Prompt: Give back each line of the material that contains the word "quien".
--- START ---
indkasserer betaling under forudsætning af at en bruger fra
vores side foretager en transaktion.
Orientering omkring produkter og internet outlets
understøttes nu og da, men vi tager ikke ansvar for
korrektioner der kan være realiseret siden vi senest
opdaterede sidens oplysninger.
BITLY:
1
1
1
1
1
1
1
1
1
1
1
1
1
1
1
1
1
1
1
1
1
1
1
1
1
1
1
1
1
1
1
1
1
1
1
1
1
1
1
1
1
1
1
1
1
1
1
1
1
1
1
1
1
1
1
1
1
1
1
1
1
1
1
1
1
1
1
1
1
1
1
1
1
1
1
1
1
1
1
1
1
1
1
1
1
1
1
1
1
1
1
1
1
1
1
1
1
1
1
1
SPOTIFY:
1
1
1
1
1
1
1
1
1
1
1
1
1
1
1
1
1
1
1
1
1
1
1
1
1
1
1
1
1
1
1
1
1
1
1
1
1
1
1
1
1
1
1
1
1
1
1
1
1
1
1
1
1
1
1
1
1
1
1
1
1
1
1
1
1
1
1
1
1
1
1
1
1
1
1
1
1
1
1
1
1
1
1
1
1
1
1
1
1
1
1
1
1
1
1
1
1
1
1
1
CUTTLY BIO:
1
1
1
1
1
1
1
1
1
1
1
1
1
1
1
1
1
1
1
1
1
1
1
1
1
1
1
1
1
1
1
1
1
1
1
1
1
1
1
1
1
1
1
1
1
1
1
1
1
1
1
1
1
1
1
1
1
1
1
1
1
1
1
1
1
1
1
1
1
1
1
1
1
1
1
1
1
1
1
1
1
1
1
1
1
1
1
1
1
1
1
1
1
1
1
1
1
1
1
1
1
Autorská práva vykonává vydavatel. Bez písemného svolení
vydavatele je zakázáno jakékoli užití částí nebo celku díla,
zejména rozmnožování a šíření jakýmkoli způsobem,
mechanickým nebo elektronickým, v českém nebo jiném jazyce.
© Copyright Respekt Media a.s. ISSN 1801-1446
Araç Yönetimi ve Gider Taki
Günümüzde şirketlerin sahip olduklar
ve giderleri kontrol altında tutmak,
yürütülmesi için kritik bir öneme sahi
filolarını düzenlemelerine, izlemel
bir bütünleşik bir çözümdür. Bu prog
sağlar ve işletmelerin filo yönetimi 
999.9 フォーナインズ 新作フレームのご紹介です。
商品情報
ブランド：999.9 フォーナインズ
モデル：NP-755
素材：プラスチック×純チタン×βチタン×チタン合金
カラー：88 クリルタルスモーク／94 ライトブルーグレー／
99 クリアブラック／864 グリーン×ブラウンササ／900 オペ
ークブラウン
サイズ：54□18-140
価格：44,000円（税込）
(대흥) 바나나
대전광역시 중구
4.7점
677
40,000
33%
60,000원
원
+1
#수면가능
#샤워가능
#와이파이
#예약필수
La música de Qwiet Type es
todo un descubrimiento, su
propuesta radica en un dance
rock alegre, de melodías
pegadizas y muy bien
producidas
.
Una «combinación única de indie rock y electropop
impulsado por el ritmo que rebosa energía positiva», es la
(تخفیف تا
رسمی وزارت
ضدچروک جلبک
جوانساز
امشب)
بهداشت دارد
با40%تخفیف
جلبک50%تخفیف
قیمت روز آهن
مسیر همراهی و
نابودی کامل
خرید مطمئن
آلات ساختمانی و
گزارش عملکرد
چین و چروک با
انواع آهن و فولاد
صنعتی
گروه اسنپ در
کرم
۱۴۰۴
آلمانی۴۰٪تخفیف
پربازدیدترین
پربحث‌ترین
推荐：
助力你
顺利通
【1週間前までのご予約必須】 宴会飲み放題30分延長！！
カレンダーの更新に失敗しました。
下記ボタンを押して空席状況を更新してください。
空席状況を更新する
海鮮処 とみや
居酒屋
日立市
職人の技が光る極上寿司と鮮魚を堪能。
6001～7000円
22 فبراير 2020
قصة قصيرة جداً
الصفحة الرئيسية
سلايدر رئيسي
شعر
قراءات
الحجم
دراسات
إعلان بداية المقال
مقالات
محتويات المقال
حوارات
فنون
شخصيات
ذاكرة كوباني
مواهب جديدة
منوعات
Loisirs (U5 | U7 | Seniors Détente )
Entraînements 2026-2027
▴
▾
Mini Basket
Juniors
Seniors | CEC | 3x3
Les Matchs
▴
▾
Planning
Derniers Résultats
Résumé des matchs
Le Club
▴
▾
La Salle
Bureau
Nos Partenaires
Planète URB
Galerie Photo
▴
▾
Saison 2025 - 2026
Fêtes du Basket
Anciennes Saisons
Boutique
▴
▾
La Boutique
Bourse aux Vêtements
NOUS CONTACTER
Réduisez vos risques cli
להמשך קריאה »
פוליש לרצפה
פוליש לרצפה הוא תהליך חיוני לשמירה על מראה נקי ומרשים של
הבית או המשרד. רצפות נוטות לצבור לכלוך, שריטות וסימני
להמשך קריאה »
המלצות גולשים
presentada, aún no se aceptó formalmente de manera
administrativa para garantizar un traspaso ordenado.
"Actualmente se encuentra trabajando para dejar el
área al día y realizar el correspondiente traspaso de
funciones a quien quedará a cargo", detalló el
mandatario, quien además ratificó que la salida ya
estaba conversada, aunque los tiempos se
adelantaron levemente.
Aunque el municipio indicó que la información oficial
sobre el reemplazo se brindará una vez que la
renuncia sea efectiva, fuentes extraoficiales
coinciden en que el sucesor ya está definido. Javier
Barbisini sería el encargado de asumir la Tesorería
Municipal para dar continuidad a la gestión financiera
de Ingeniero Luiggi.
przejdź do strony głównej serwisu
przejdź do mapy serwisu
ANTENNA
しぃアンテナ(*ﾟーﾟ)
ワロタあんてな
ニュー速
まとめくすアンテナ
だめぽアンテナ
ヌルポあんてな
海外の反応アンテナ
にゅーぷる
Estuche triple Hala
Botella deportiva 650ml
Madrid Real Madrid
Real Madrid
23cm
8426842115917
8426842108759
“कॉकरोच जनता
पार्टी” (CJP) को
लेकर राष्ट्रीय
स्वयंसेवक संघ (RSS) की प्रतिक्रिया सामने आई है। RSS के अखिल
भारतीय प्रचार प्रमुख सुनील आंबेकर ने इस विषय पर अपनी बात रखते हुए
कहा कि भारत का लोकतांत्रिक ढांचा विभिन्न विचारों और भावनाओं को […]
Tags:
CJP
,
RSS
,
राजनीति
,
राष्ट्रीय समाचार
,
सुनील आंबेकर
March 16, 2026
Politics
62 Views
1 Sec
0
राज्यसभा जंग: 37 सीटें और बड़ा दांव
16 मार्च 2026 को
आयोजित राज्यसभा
--- END ---
Response to the task:
funciones a quien quedará a cargo", detalló el
mandatario, quien además ratificó que la salida ya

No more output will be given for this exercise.